As shown in Fig. 3 (a), Bagging-AdaTSK is not sensitive to the sample overlap rate when \(\rho_{1}\) is greater than 0.3. While in the interval, the classification performance increases appreciably, especially on ORL, ARP and PIE datasets. An interesting observation is that each dataset among these three ones contains more classes than the others of four datasets listed in Table 1. Perhaps, when we conduct the classification task involving more classes, more samples are needed, which deserves further study. Additionally, if the sample overlap rate is set to 0, the classification accuracies are not very satisfactory on most of the datasets. This means that it is necessary to let the subsets overlap each other so that each subset contains more samples.
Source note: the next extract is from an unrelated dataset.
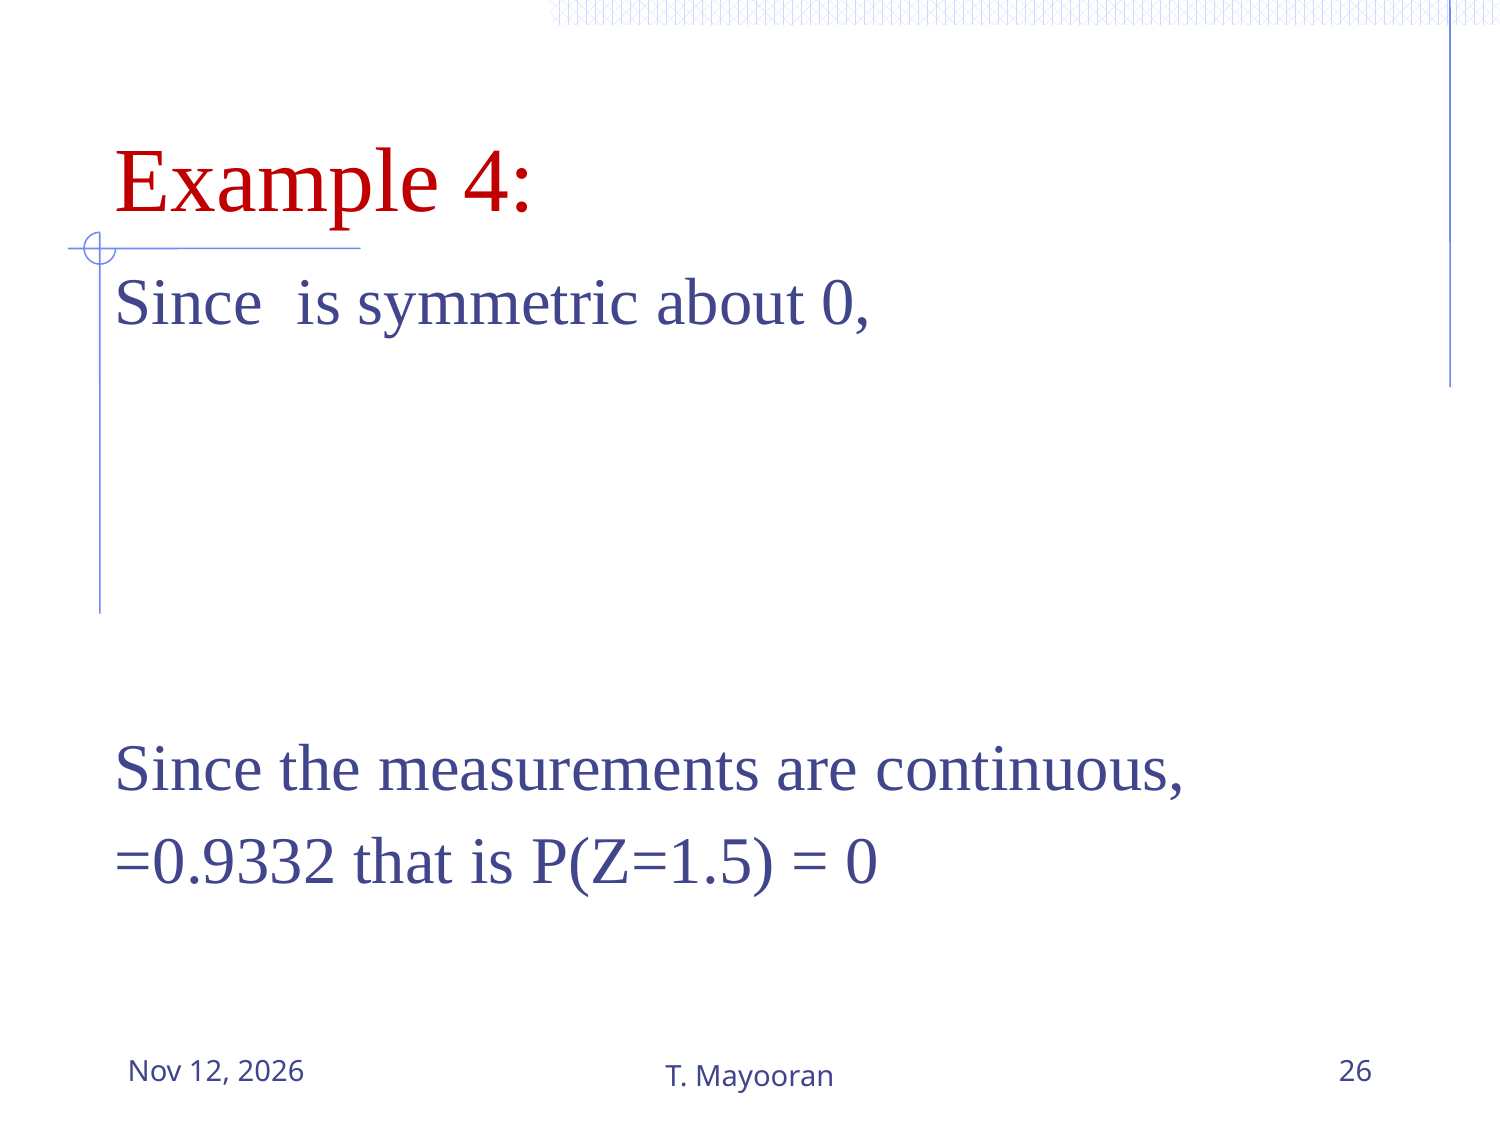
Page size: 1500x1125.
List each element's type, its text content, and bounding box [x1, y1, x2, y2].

From Fig. 3 (b), it can be seen that the classification performance of Bagging-AdaTSK does not vary greatly with \(\rho_{2}\). Hence, Bagging-AdaTSK is not sensitive to the feature overlap rate. Moreover, on the ORL and ARP datasets, the accuracy is lower with \(\rho = 0\) than with other values, which denotes that the feature overlap rate is helpful. Since the datasets used here are with thousands of features, a small value of \(\rho_{2}\), say 0.01 and 0.05, is recommended in order to reduce the computational burden.

4 Conclusion

Focusing on improving the classification performance of AdaTSK model, we propose an ensemble classifier called Bagging-AdaTSK. Firstly, an improved bagging strategy is introduced, in which the original dataset is split into a given number of subsets from the view of the samples and features. These subsets contain different samples and features which are overlapped with each other. Then, an AdaTSK classifier is trained on each subset. After training, these AdaTSK classifiers are combined by the averaging method to obtain the final predicted labels. Bagging-AdaTSK classifier is suitable for solving high-dimensional datasets as they can be divided into several of low-dimensional datasets to be handled. In our experiments, Bagging-AdaTSK are tested on 7 datasets with feature dimensions varying from 1024 to 7129. The simulation results demonstrate that our proposed Bagging-AdaTSK is very effective and outperforms its four counterparts, RF, SVM, BLS and AdaTSK classifier. In addition, we analyse the sensitivity of Bagging-AdaTSK to the sample and feature overlap rates. The investigation results claim that the proposed model is not sensitive to the them. How to adaptively determine the optimal values of the two overlap rates depending on different problems is going to be further studied in the future work. Besides, we plan to develop more efficient algorithm to optimize the antecedent parameters to improve the performance of Bagging-AdaTSK.